I booked him into Urgent Care, asked the receptionist for a
vomit bowl (dad was retching by this time), and emphasized that I believed my
father’s condition to be a medical emergency. She instructed us to sit in the
waiting area along with about two-dozen other patients, most of whom seemed to
be suffering cuts and sprains. Two minutes later my father lost consciousness
and slumped across me. Six nurses descended upon us from all directions, lifted
my father onto a trolley and rushed him into the resuscitation area; there is
nothing more effective than a dramatic collapse to propel one into pole
position in a hospital waiting room.
Throughout the afternoon his condition oscillated between
apparent improvement and episodes of mental confusion. Various tests and x-rays
revealed an obstruction in his bowel; surgery for cancer several years earlier
had left scars (“adhesions”) which had caused his intestine to twist like a
balloon and cause a complete blockage.
By 8.30 pm, the medical specialists decided they would have
to operate immediately. Although not explicitly stated, the indications were
that we should prepare for his demise: the senior consultant surgeon was called
to perform the operation; she insisted on speaking to me and mum beforehand to
emphasize the seriousness of the situation; and we were led to the Faith Room
to await the outcome of what they anticipated to be a three-hour procedure.
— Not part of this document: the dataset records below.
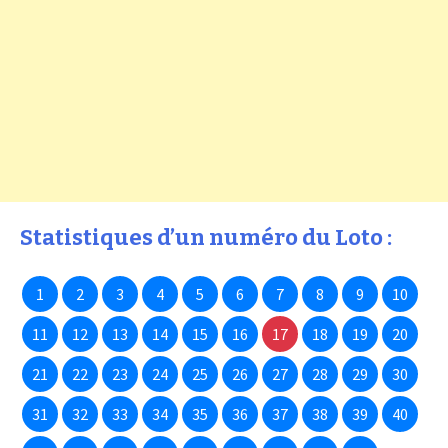
Statistiques d’un numéro du Loto :
1
2
3
4
5
6
7
8
9
10
11
12
13
14
15
16
17
18
19
20
21
22
23
24
25
26
27
28
29
30
31
32
33
34
35
36
37
38
39
40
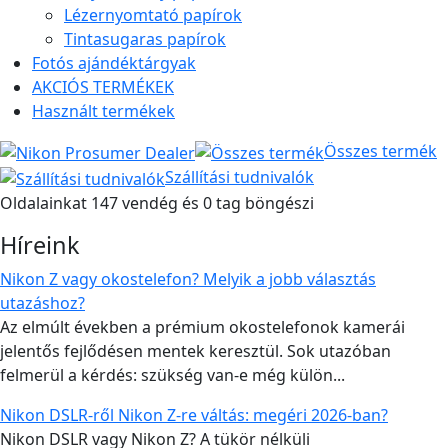
Lézernyomtató papírok
Tintasugaras papírok
Fotós ajándéktárgyak
AKCIÓS TERMÉKEK
Használt termékek
Összes termék
Szállítási tudnivalók
Oldalainkat 147 vendég és 0 tag böngészi
Híreink
Nikon Z vagy okostelefon? Melyik a jobb választás
utazáshoz?
Az elmúlt években a prémium okostelefonok kamerái
jelentős fejlődésen mentek keresztül. Sok utazóban
felmerül a kérdés: szükség van-e még külön...
Nikon DSLR-ről Nikon Z-re váltás: megéri 2026-ban?
Nikon DSLR vagy Nikon Z? A tükör nélküli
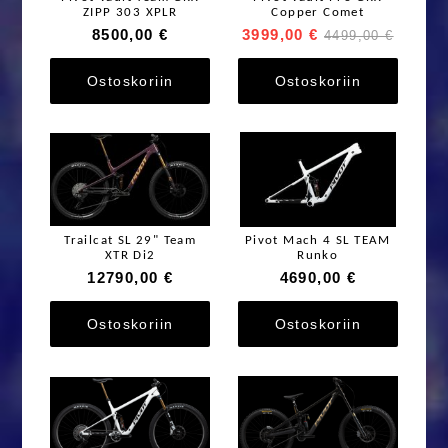
ZIPP 303 XPLR
Copper Comet
8500,00 €
3999,00 €
4499,00 €
Ostoskoriin
Ostoskoriin
Trailcat SL 29" Team
Pivot Mach 4 SL TEAM
XTR Di2
Runko
12790,00 €
4690,00 €
Ostoskoriin
Ostoskoriin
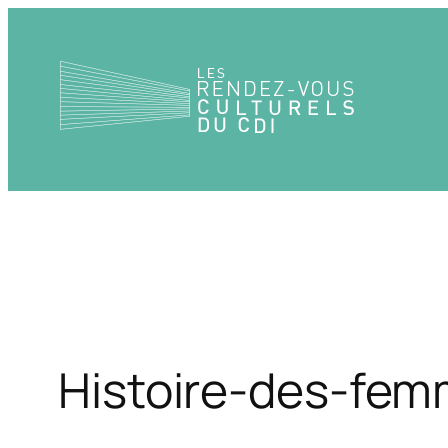
Aller
au
contenu
Histoire-des-fem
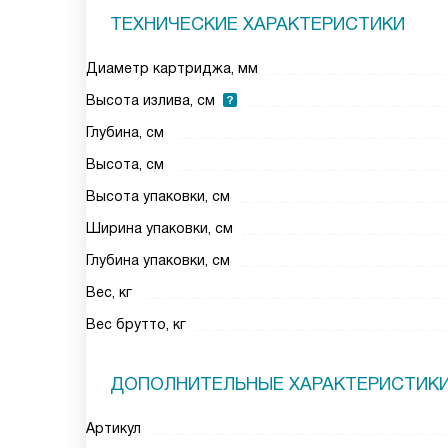
ТЕХНИЧЕСКИЕ ХАРАКТЕРИСТИКИ
Диаметр картриджа, мм
Высота излива, см
Глубина, см
Высота, см
Высота упаковки, см
Ширина упаковки, см
Глубина упаковки, см
Вес, кг
Вес брутто, кг
ДОПОЛНИТЕЛЬНЫЕ ХАРАКТЕРИСТИК
Артикул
Alone in the Faith Room, mum and I sat in front of a broad
bare window, allowing a view of both the lights of the nearby town on one side,
and the sun sinking below the bleak Lancashire hills on the other. At first, we
did not speak. I stared into the gloom outside, striving to comprehend the
prospect of losing my dad, while (I suspect) mum quietly prayed to her God.
I remembered that I had not updated my only sibling about
our father’s deterioration, so I rang him on my mobile and outlined the events
of the day.
“I think we might lose him, Tony” I said at last, tears escaping for the first time at my explicit acknowledgment of the
likely outcome.
When I returned to sit with my mum the quality of our
togetherness seemed to have changed following my acceptance of the possibility
of the big man’s death. We talked with a depth of familiarity only close family
members can share. We laughed together as we reminded each other of family
holidays, including the time he insisted on carrying both huge suitcases into
the hotel only to become wedged in the swing- doors. We reflected on some of
his foibles – how he doted on his dogs, his unintentional heavy-handedness with
his grandchildren when wrestling with them on the carpet, and his habit of
grasping stinging nettles with his bare hands to eject them from his garden –
as we shared an unfamiliar intimacy, I wondered why mum and I didn’t make time
to share this closeness more often.
***
My father survived. The bowel operation was a success and,
after four weeks in hospital (two in intensive care) he was discharged home on
the 12th May. Ten weeks later he continues to improve, although he
remains 30-pounds lighter than his pre-operative weight and his mobility is
currently restricted to short, tentative walks with his dog!
During the crisis I glimpsed the gut-wrenching prospect of
losing my dad, the unique quality of love that binds family members, and the
circle of life whereby our children mature into full adulthood while our
parents edge ever nearer to oblivion. Intriguingly, my visits to mum and dad
have now increased to twice per week.